INTRODUCTION
I was never any good at art during my school days so all the more surprising that I now draw aeroplanes as a hobby. Even today I still can’t paint or draw free hand but I did have a good grounding in pen, ink and pencil drawing when I joined a firm of Architects on leaving school. I spent the first week sitting behind a drawing board, with a wooden T-square, drawing straight lines at different angles. We had a landscape artist join the firm and I would go out with him and photograph building sites and half completed properties. Back in the office I would process the 35mm black & white film and run off A4 sized photographic prints from which he would trace the outlines and along with the architectural scale drawings, would add detail to illustrate in pen and ink what the completed projects would look like. When I was made redundant and before I joined the Civil Service, I had a bit of time on my hands and a good collection of drawing materials so I basically copied his technique and substituted aeroplanes for buildings.
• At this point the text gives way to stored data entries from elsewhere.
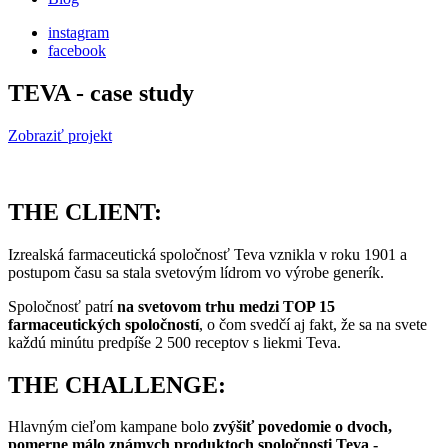
instagram
facebook
TEVA - case study
Zobraziť projekt
THE CLIENT:
Izrealská farmaceutická spoločnosť Teva vznikla v roku 1901 a
postupom času sa stala svetovým lídrom vo výrobe generík.
Spoločnosť patrí
na svetovom trhu medzi TOP 15
farmaceutických spoločností
, o čom svedčí aj fakt, že sa na svete
každú minútu predpíše 2 500 receptov s liekmi Teva.
THE CHALLENGE:
Hlavným cieľom kampane bolo
zvýšiť povedomie o dvoch,
pomerne málo známych produktoch spoločnosti Teva -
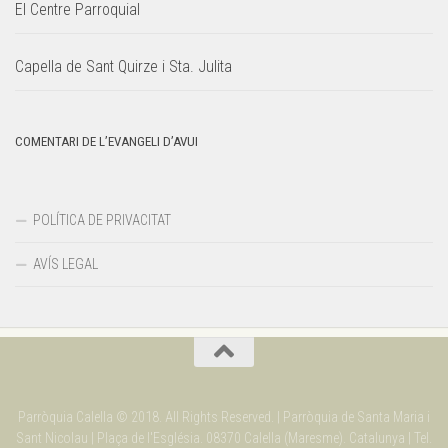
El Centre Parroquial
Capella de Sant Quirze i Sta. Julita
COMENTARI DE L’EVANGELI D’AVUI
POLÍTICA DE PRIVACITAT
AVÍS LEGAL
Parròquia Calella © 2018. All Rights Reserved. | Parròquia de Santa Maria i
Sant Nicolau | Plaça de l'Església. 08370 Calella (Maresme). Catalunya | Tel.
I started out drawing freehand, like he did, but over the years I refined that technique and now use a variety of technical pens and drawing instruments to achieve the straight lines and curves.
Why Do I Draw Aeroplanes?
It’s probably in the blood as I was born at RAF Hospital Ely, Cambridgeshire and as a child I traveled around a lot as my father was in the Royal Air Force and I have spent all my life living and working around aeroplanes. I have now gone full circle and back living in Cambridgeshire and following 16 years working at RAF Wyton, retired after 31 years 317 days as a Civil Servant with the Ministy of Defence. I started by washing Vulcan’s at RAF Scampton and finished sitting behind a desk pen pushing. My interest in aviation art and photography started about the same time as I turned my technical illustrating skills to scale aircraft drawing. For accurate drawings, you need accurate information and the photographs were purely for reference purposes and usually consisted of a walk around of an aircraft photographing as much detail of the airframe as I could.